### Excerpted data
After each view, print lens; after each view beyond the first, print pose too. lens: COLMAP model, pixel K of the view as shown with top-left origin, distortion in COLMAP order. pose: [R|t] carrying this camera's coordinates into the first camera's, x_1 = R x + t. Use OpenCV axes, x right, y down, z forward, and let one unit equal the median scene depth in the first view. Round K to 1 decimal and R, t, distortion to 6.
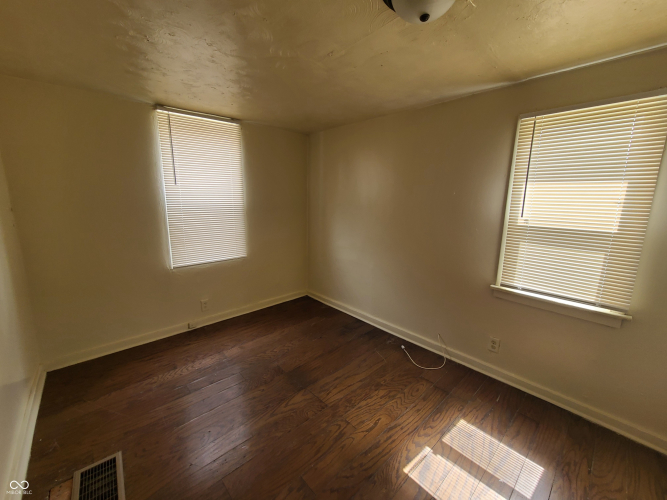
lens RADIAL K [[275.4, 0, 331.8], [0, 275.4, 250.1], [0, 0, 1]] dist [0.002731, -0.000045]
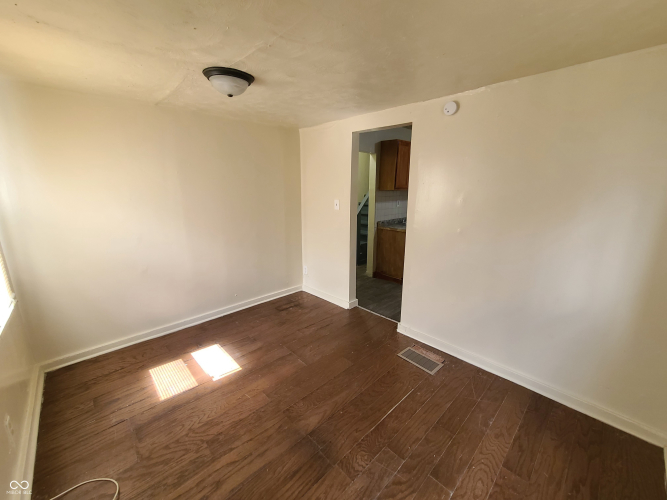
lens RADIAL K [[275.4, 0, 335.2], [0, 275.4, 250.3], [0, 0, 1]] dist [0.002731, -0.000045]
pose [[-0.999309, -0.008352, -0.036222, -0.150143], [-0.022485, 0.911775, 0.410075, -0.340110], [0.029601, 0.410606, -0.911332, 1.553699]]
--
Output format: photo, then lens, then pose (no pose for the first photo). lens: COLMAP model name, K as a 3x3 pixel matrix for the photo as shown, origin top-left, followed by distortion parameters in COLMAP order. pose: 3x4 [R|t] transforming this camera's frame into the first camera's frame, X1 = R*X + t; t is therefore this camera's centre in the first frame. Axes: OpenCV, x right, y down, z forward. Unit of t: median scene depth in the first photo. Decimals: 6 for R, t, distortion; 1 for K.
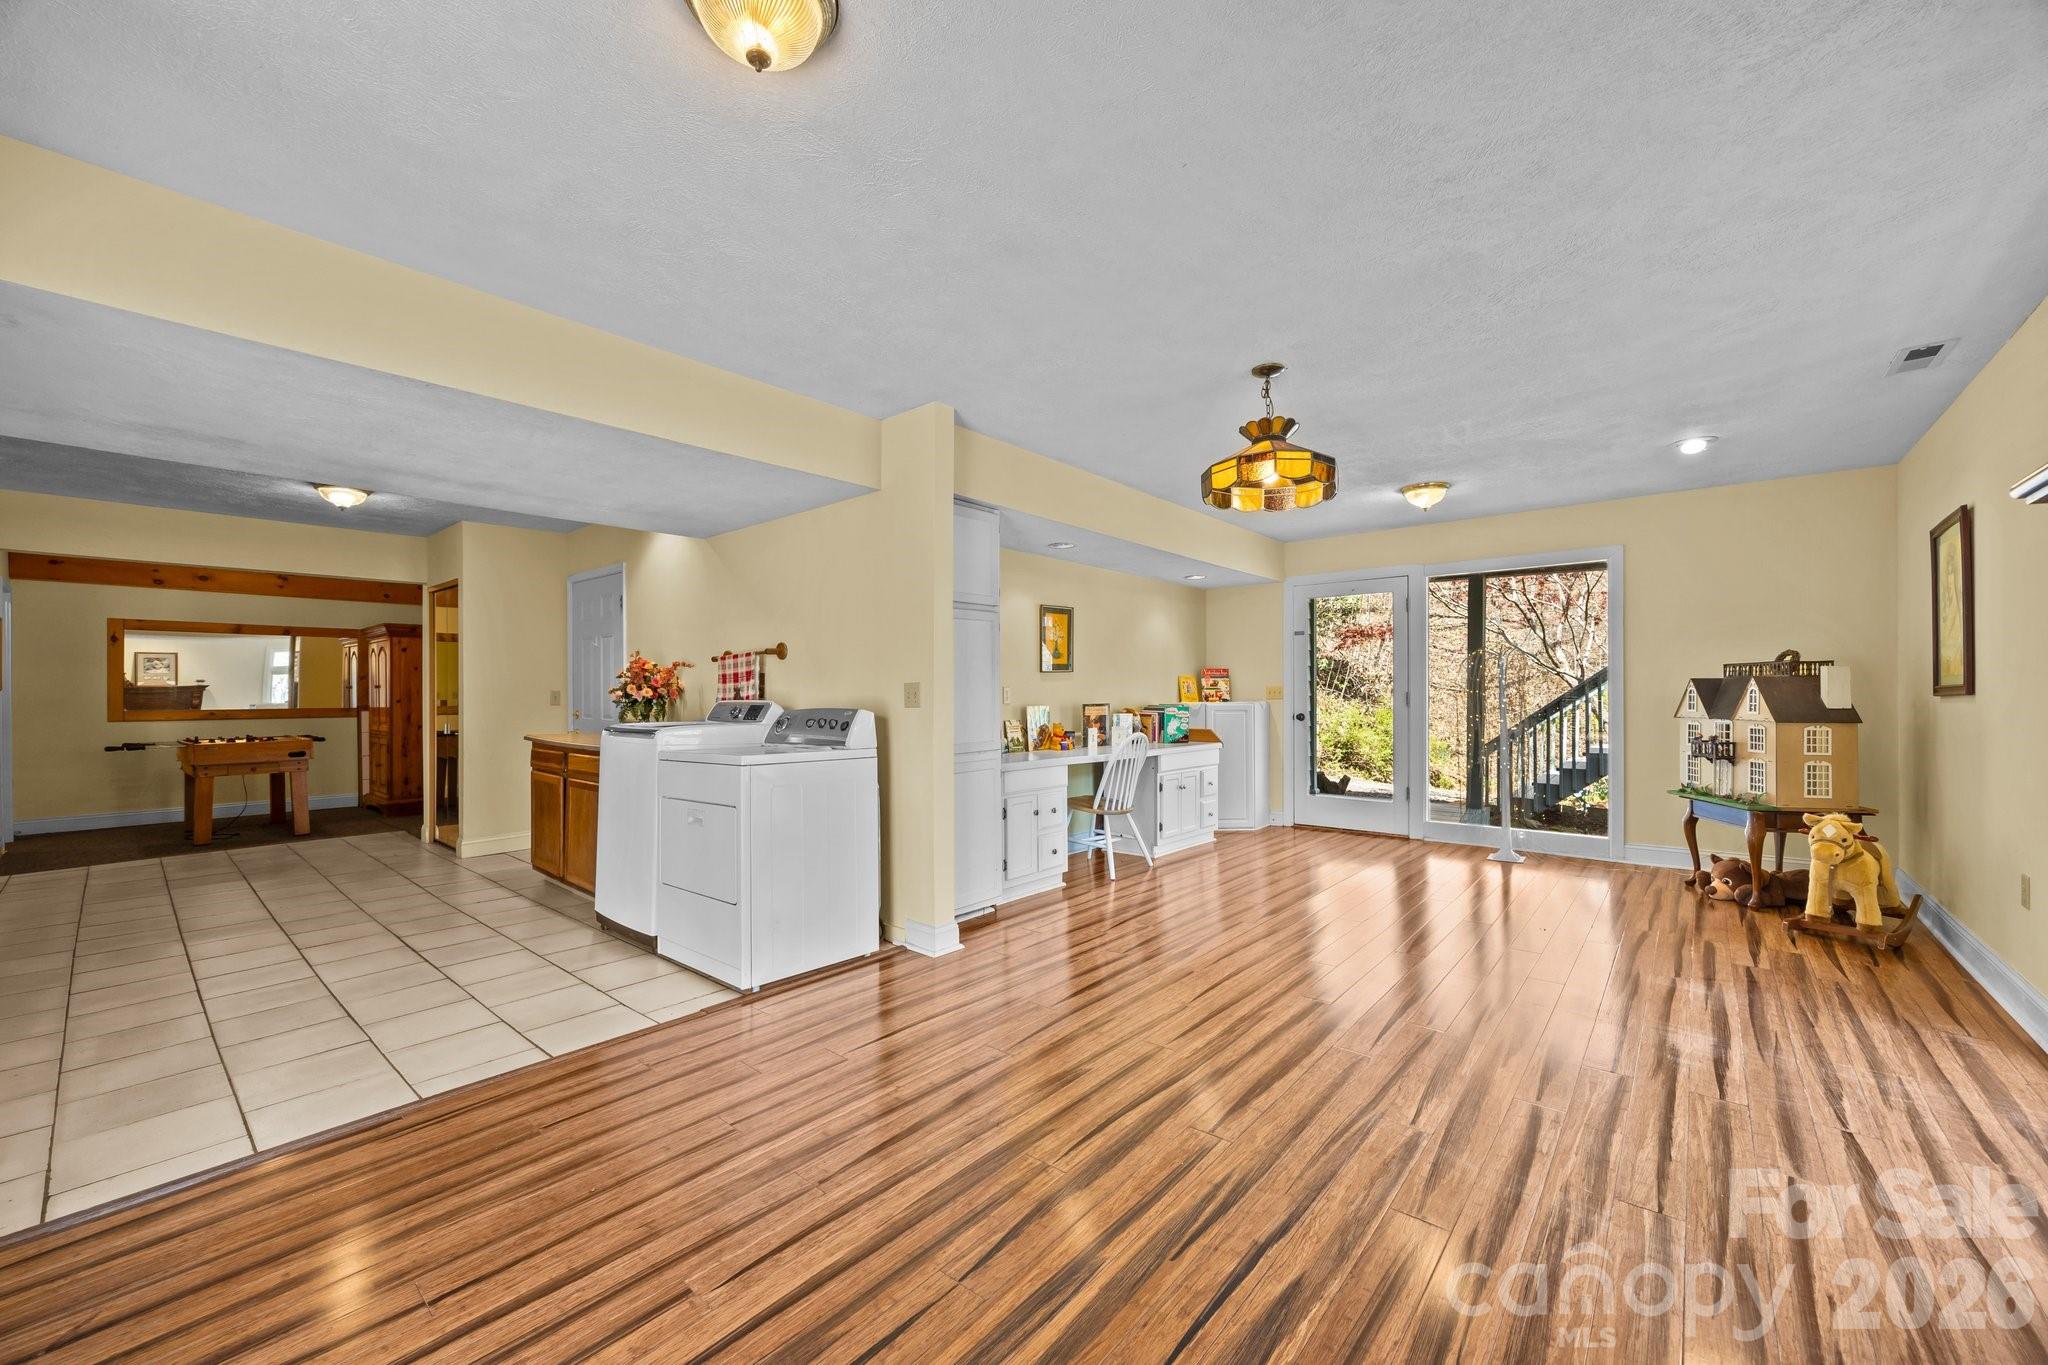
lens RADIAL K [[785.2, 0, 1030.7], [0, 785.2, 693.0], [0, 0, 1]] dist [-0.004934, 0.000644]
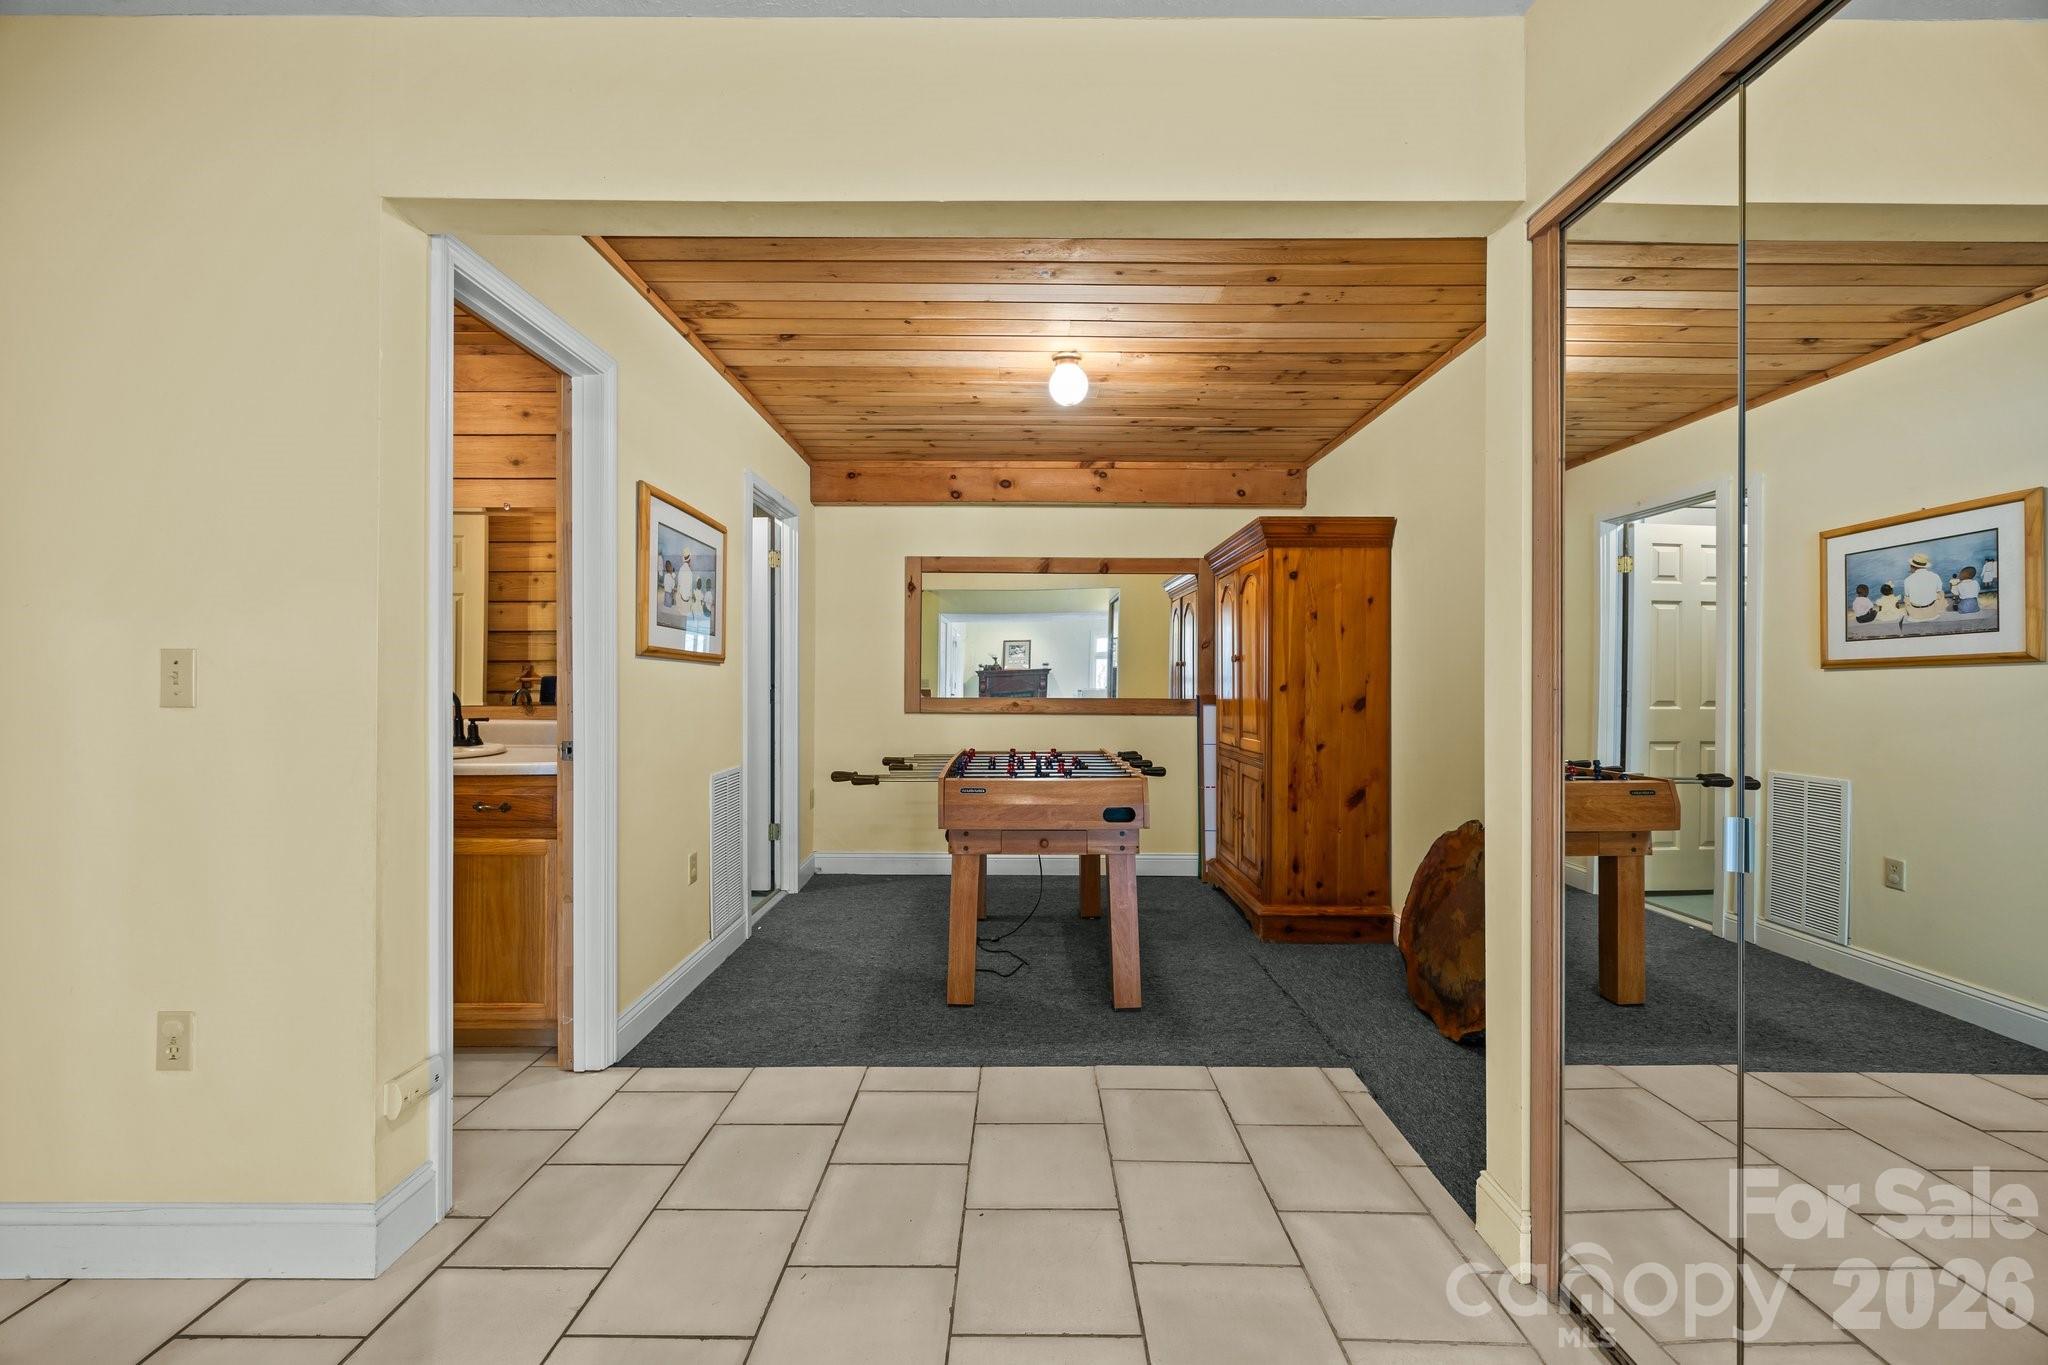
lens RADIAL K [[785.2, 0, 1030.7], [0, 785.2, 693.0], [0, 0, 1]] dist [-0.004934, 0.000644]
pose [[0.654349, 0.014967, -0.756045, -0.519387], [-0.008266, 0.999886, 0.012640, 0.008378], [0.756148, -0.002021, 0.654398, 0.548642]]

### Task to complete
Rewrite the listing above, starting at the line that has "After each view, print" and ending with the line that has "0.410606, -0.911332, 1.553699]]", with "top-left origin" changed to "upper-left origin" and nothing else altered. Omit the pictures from your answer.

### Completed task
After each view, print lens; after each view beyond the first, print pose too. lens: COLMAP model, pixel K of the view as shown with upper-left origin, distortion in COLMAP order. pose: [R|t] carrying this camera's coordinates into the first camera's, x_1 = R x + t. Use OpenCV axes, x right, y down, z forward, and let one unit equal the median scene depth in the first view. Round K to 1 decimal and R, t, distortion to 6.
lens RADIAL K [[275.4, 0, 331.8], [0, 275.4, 250.1], [0, 0, 1]] dist [0.002731, -0.000045]
lens RADIAL K [[275.4, 0, 335.2], [0, 275.4, 250.3], [0, 0, 1]] dist [0.002731, -0.000045]
pose [[-0.999309, -0.008352, -0.036222, -0.150143], [-0.022485, 0.911775, 0.410075, -0.340110], [0.029601, 0.410606, -0.911332, 1.553699]]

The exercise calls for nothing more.